Source material —
---------------
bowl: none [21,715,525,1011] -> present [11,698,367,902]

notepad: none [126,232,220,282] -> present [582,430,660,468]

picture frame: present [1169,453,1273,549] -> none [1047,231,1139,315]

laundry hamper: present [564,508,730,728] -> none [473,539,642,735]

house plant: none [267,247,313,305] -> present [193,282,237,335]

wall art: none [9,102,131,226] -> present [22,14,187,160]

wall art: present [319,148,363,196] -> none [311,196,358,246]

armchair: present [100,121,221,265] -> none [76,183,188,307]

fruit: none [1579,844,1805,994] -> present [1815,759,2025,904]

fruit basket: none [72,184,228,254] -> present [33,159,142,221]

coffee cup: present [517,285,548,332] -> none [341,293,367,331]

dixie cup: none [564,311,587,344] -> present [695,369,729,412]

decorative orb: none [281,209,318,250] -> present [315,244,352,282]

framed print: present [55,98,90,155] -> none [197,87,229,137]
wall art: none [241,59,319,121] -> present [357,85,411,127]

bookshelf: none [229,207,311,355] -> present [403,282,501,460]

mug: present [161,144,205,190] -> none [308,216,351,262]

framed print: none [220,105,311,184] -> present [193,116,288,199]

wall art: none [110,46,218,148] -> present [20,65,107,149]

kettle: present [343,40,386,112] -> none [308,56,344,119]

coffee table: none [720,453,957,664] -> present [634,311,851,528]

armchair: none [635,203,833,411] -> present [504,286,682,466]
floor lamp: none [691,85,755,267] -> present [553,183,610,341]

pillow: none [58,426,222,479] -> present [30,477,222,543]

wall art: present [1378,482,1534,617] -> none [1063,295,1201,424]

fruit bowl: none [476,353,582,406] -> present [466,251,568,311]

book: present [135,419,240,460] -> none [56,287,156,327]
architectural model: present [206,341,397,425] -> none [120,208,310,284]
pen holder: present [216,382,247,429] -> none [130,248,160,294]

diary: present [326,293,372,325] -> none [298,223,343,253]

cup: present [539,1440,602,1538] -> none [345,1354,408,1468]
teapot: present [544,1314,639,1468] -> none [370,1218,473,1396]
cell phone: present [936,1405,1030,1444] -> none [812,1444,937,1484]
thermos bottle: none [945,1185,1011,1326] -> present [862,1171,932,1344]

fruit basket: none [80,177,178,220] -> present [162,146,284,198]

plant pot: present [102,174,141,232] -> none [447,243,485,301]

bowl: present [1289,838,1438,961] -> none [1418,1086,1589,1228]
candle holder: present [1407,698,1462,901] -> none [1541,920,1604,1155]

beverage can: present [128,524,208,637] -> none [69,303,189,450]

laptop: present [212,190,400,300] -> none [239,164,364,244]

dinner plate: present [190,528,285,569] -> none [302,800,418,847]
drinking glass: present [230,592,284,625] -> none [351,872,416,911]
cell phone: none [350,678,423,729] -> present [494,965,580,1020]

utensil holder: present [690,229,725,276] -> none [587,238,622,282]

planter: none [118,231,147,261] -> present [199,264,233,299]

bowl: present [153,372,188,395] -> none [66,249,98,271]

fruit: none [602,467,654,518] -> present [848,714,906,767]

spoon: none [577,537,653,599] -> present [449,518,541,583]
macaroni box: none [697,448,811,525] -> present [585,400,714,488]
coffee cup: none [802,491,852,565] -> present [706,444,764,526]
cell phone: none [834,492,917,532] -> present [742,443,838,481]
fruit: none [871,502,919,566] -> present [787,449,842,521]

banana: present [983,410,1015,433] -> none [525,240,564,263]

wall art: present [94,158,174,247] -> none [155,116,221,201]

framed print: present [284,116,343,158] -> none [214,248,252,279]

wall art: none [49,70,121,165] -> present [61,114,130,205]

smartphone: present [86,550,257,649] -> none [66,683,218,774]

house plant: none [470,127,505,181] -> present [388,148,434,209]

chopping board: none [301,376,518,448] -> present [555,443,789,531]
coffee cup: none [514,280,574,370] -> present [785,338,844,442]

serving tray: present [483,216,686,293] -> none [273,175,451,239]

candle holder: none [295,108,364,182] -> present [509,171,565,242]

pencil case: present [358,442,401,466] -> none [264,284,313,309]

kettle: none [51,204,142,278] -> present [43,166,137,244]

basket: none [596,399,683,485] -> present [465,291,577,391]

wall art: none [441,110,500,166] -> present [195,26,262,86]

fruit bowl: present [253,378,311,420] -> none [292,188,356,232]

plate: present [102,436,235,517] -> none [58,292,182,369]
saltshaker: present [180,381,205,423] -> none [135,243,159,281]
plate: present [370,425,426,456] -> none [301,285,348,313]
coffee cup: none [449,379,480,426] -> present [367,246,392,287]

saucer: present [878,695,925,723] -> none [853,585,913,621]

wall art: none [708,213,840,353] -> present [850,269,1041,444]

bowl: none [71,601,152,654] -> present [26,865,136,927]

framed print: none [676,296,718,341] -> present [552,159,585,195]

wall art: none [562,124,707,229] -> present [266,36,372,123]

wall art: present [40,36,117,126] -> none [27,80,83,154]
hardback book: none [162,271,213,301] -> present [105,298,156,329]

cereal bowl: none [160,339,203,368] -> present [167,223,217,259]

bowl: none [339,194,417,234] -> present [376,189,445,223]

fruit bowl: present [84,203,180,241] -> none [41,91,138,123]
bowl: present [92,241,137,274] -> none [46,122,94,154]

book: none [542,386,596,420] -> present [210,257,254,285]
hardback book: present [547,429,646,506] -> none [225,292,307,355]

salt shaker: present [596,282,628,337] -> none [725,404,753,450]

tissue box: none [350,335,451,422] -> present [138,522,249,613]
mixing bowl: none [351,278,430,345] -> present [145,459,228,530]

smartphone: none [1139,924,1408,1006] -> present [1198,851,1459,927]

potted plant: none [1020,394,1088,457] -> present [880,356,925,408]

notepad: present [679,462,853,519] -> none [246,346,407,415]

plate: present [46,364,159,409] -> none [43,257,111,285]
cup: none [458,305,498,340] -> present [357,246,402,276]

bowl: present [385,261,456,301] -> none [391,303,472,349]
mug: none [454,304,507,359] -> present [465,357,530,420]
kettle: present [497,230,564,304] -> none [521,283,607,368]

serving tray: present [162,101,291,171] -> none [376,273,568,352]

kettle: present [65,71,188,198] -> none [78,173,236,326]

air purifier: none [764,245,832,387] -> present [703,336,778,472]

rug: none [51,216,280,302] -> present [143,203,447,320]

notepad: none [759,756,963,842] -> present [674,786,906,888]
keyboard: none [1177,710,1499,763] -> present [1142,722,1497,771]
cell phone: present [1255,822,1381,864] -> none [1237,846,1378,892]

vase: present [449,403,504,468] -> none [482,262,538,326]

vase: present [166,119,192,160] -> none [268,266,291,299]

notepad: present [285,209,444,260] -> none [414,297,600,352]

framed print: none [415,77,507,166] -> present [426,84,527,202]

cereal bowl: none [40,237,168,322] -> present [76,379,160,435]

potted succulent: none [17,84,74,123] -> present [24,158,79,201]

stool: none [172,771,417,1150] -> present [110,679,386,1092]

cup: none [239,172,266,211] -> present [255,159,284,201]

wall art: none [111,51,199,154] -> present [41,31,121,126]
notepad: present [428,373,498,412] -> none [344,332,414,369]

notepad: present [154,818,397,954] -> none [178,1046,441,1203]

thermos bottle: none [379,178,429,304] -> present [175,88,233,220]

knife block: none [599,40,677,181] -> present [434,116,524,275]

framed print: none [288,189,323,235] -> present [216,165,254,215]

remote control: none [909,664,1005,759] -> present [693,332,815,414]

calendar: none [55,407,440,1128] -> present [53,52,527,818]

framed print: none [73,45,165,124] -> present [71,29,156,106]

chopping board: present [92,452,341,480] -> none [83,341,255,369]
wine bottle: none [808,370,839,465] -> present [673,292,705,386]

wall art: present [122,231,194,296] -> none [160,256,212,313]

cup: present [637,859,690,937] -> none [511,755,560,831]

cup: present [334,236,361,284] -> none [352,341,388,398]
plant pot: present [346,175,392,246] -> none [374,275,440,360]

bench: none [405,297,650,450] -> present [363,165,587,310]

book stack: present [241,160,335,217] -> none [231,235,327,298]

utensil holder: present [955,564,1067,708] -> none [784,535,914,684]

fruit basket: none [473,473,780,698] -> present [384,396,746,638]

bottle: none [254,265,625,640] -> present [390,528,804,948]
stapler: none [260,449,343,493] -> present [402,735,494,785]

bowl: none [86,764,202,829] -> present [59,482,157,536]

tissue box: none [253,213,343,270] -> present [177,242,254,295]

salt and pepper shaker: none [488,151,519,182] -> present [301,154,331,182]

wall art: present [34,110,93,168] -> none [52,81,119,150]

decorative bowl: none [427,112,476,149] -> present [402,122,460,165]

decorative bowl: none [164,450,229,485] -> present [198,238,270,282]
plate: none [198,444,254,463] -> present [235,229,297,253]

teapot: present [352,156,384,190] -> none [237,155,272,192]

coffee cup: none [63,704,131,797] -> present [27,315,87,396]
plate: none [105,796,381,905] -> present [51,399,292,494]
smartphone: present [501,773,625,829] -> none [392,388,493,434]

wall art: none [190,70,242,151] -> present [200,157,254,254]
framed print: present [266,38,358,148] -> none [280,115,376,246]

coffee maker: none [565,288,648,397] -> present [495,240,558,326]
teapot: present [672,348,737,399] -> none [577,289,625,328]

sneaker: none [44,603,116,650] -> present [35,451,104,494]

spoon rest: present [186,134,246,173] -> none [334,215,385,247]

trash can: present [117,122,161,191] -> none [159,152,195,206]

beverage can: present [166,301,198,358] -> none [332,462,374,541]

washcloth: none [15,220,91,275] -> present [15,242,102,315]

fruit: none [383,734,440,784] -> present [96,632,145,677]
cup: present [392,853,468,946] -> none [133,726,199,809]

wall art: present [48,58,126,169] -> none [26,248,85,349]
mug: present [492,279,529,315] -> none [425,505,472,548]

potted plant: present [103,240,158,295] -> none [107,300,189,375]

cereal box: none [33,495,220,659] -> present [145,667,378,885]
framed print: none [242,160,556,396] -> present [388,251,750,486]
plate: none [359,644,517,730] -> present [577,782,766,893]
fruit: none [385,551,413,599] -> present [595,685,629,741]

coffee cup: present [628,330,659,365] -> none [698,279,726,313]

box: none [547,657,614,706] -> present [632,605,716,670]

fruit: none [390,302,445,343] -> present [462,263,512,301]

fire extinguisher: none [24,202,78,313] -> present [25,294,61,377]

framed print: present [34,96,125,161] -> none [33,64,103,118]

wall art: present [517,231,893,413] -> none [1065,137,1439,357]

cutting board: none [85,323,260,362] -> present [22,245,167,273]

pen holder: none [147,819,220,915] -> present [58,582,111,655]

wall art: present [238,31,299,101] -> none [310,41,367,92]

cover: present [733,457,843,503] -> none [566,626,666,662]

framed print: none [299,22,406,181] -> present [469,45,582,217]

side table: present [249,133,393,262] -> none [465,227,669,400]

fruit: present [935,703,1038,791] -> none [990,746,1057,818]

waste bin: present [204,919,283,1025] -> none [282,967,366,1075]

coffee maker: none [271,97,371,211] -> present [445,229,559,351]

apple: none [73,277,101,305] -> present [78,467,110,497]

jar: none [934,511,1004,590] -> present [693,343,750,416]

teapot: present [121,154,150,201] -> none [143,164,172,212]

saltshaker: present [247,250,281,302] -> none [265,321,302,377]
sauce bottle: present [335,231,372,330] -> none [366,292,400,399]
---------------
Could you please copy the lines of the listing above exactly, from its first line through the line bearing "dixie cup: none", and nothing more?

bowl: none [21,715,525,1011] -> present [11,698,367,902]

notepad: none [126,232,220,282] -> present [582,430,660,468]

picture frame: present [1169,453,1273,549] -> none [1047,231,1139,315]

laundry hamper: present [564,508,730,728] -> none [473,539,642,735]

house plant: none [267,247,313,305] -> present [193,282,237,335]

wall art: none [9,102,131,226] -> present [22,14,187,160]

wall art: present [319,148,363,196] -> none [311,196,358,246]

armchair: present [100,121,221,265] -> none [76,183,188,307]

fruit: none [1579,844,1805,994] -> present [1815,759,2025,904]

fruit basket: none [72,184,228,254] -> present [33,159,142,221]

coffee cup: present [517,285,548,332] -> none [341,293,367,331]

dixie cup: none [564,311,587,344] -> present [695,369,729,412]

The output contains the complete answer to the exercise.